Nothing but the lines from the one that contains "Document page, 1241x1754 pixels." through the end of the data should be reproduced, and each must match exactly.

** Opening Study material block **

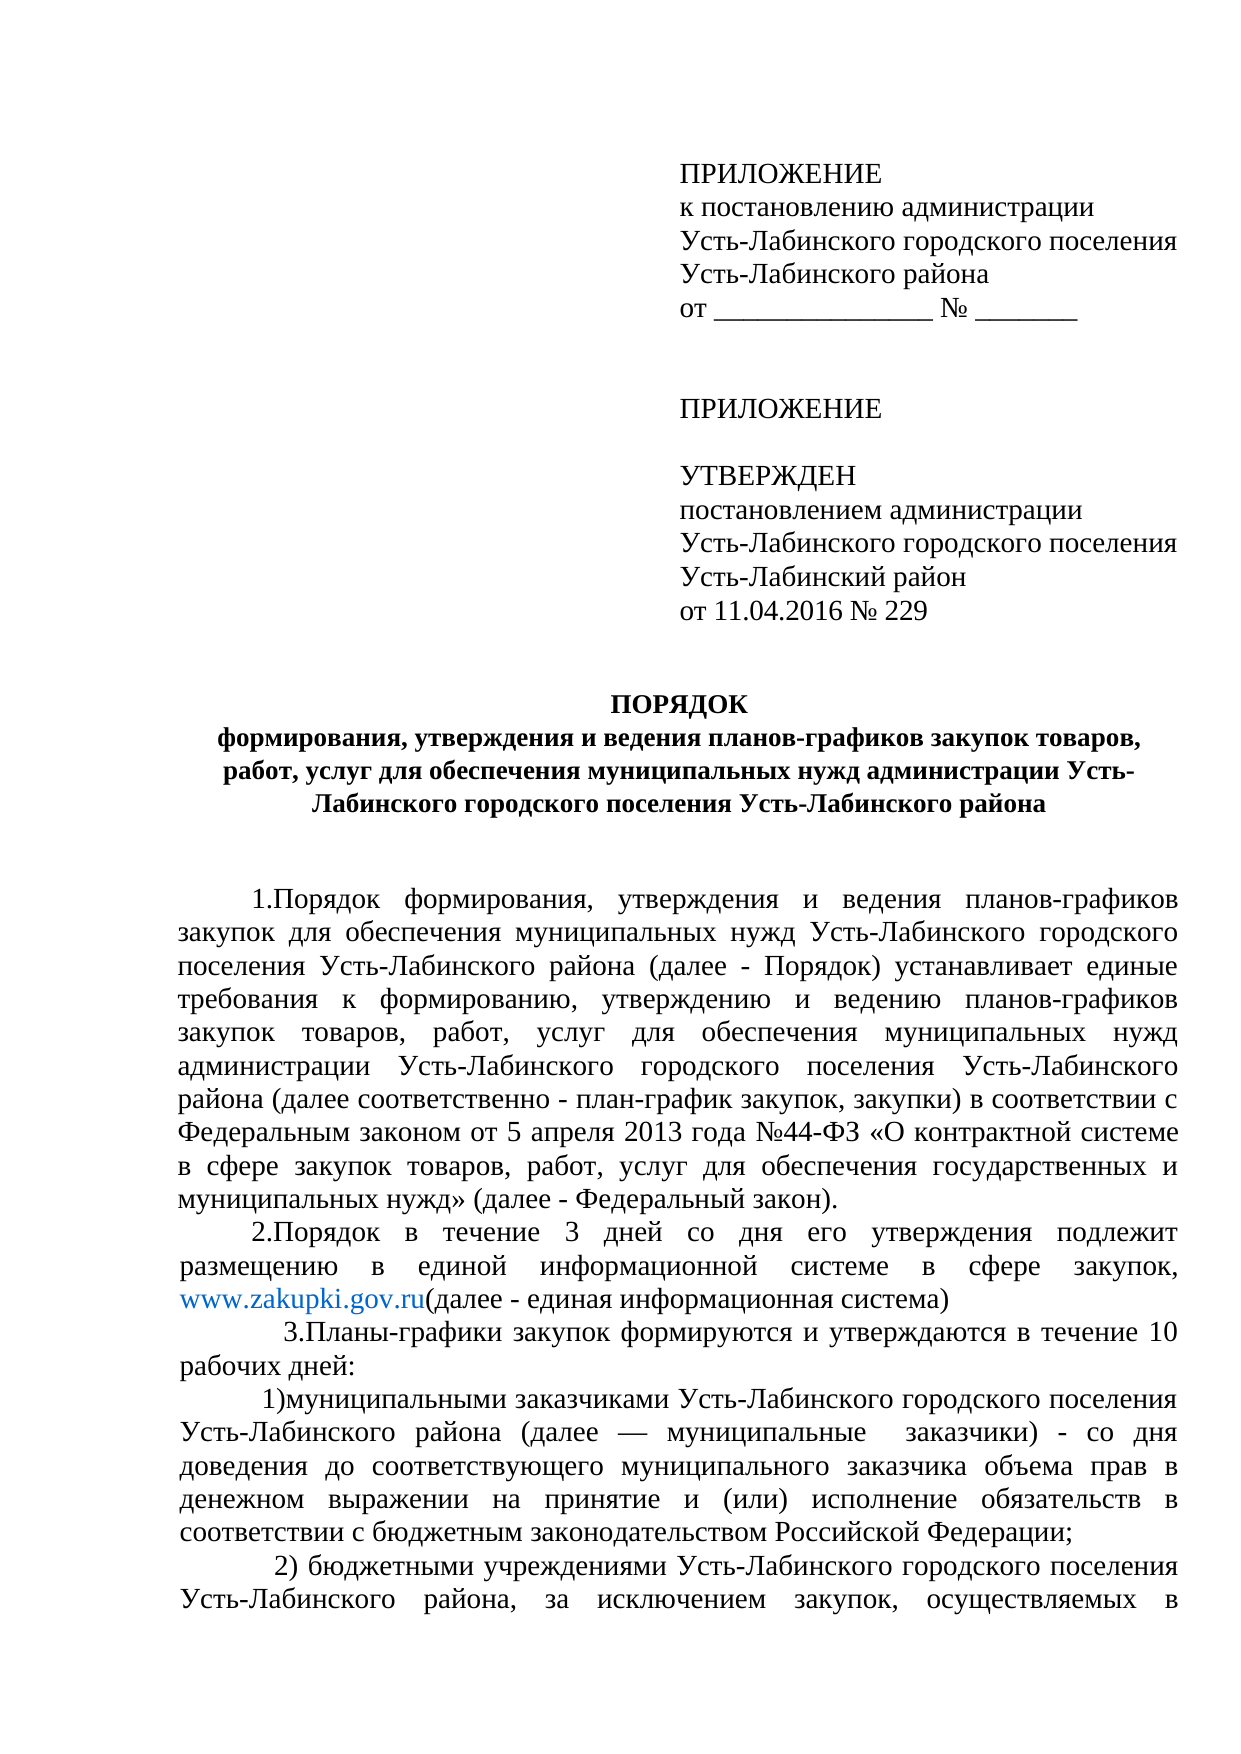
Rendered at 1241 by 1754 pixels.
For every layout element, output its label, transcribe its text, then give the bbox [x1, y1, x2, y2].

text к постановлению администрации [679, 189, 1183, 223]
text ПРИЛОЖЕНИЕ [679, 156, 1181, 189]
text Усть-Лабинский район [679, 559, 1181, 593]
text Усть-Лабинского городского поселения [679, 526, 1181, 559]
text от _______________ № _______ [679, 291, 1181, 324]
text Усть-Лабинского района [679, 256, 1183, 290]
text ПОРЯДОК [177, 692, 1181, 719]
text 3.Планы-графики закупок формируются и утверждаются в течение 10 рабочих дней: [179, 1315, 1179, 1382]
text формирования, утверждения и ведения планов-графиков закупок товаров, работ, услуг для обеспечения муниципальных нужд администрации Усть-Лабинского городского поселения Усть-Лабинского района [179, 719, 1179, 819]
text постановлением администрации [679, 492, 1181, 526]
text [179, 1548, 1179, 1615]
text 2.Порядок в течение 3 дней со дня его утверждения подлежит размещению в единой информационной системе в сфере закупок, www.zakupki.gov.ru(далее - единая информационная система) [179, 1215, 1179, 1315]
text Усть-Лабинского городского поселения [679, 223, 1183, 256]
text Приложение [679, 391, 1181, 425]
text УТВЕРЖДЕН [679, 458, 1181, 492]
text 1)муниципальными заказчиками Усть-Лабинского городского поселения Усть-Лабинского района (далее — муниципальные заказчики) - со дня доведения до соответствующего муниципального заказчика объема прав в денежном выражении на принятие и (или) исполнение обязательств в соответствии с бюджетным законодательством Российской Федерации; [179, 1382, 1179, 1548]
text от 11.04.2016 № 229 [679, 593, 1181, 626]
text 1.Порядок формирования, утверждения и ведения планов-графиков закупок для обеспечения муниципальных нужд Усть-Лабинского городского поселения Усть-Лабинского района (далее - Порядок) устанавливает единые требования к формированию, утверждению и ведению планов-графиков закупок товаров, работ, услуг для обеспечения муниципальных нужд администрации Усть-Лабинского городского поселения Усть-Лабинского района (далее соответственно - план-график закупок, закупки) в соответствии с Федеральным законом от 5 апреля 2013 года №44-ФЗ «О контрактной системе в сфере закупок товаров, работ, услуг для обеспечения государственных и муниципальных нужд» (далее - Федеральный закон). [177, 882, 1179, 1215]
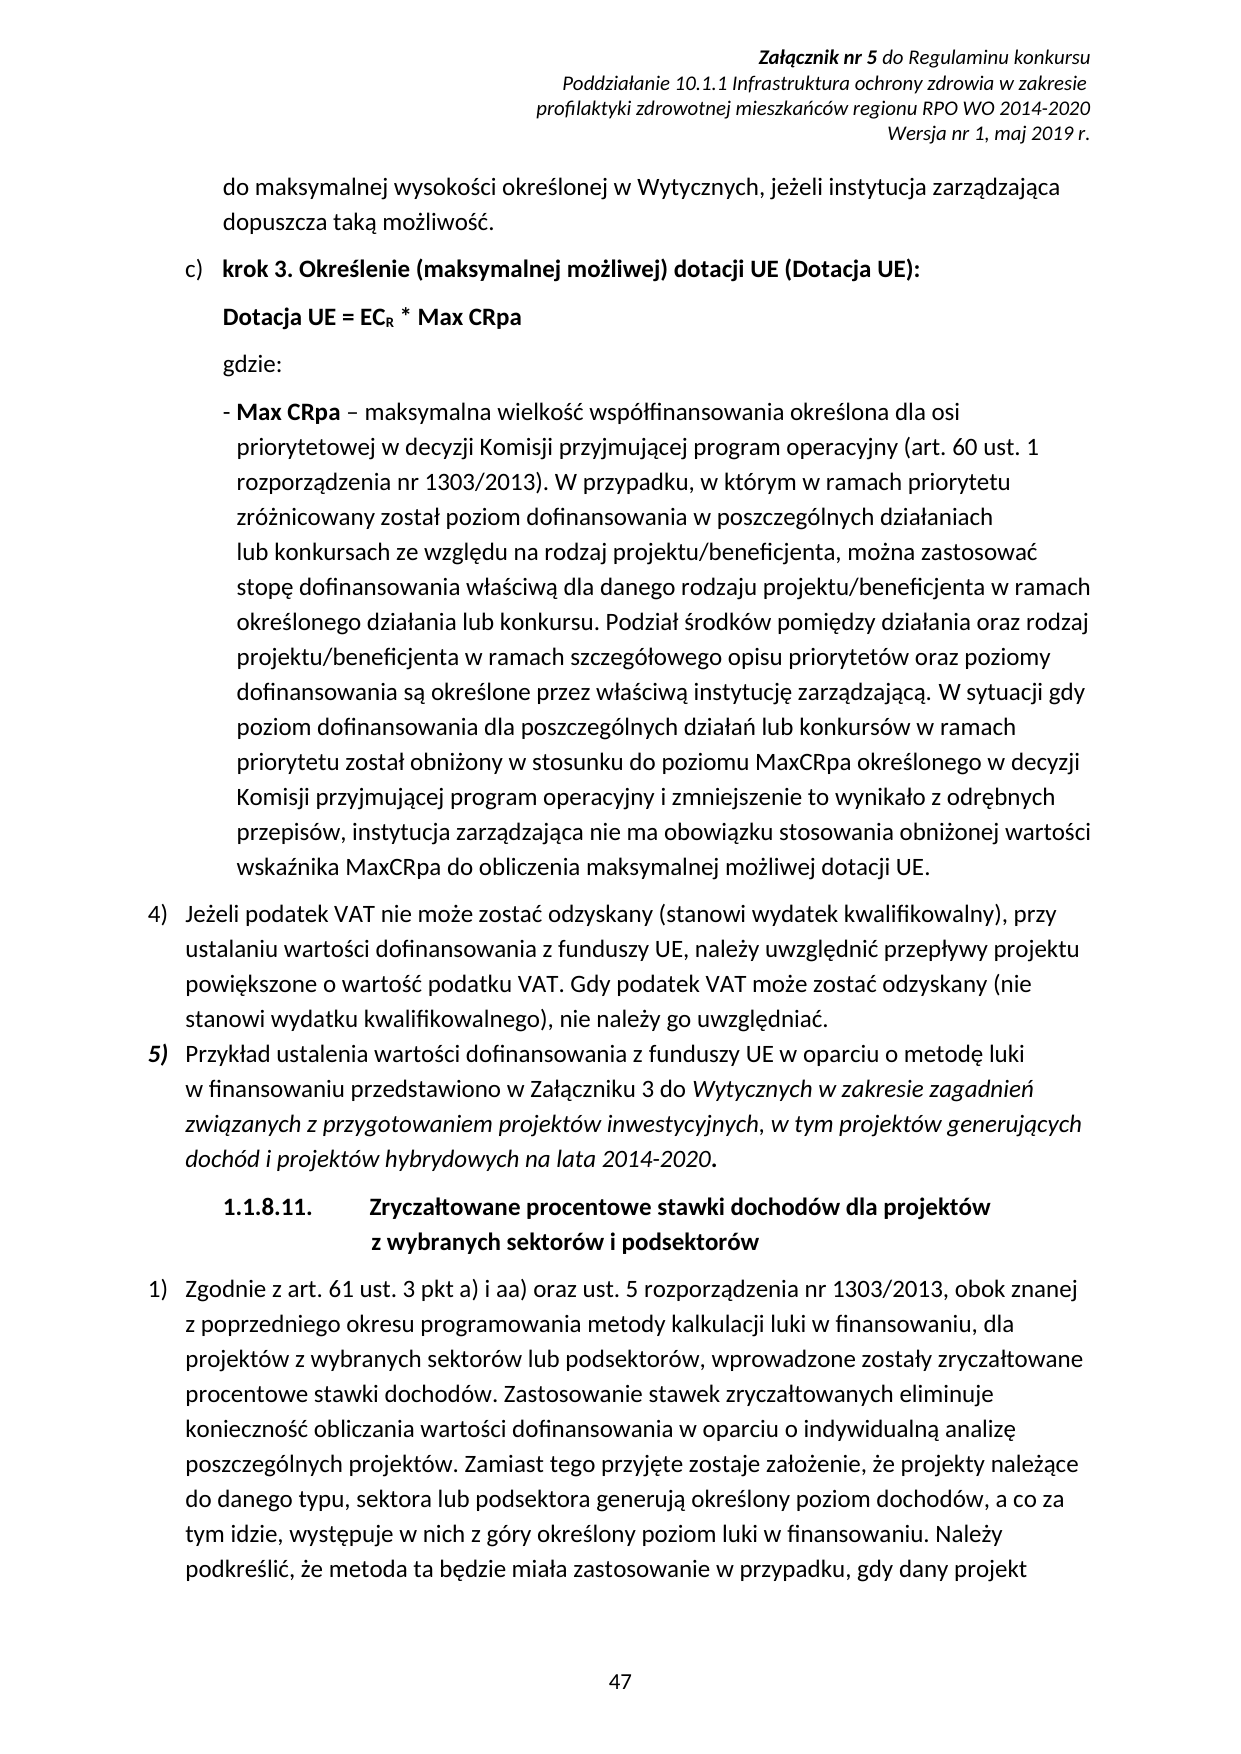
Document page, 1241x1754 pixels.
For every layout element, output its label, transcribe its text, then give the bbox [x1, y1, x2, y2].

** Closing Study material block **

- [Answer box]
Document page, 1241x1754 pixels.
For every layout element, output its label, transcribe its text, then give the bbox [x1, y1, x2, y2].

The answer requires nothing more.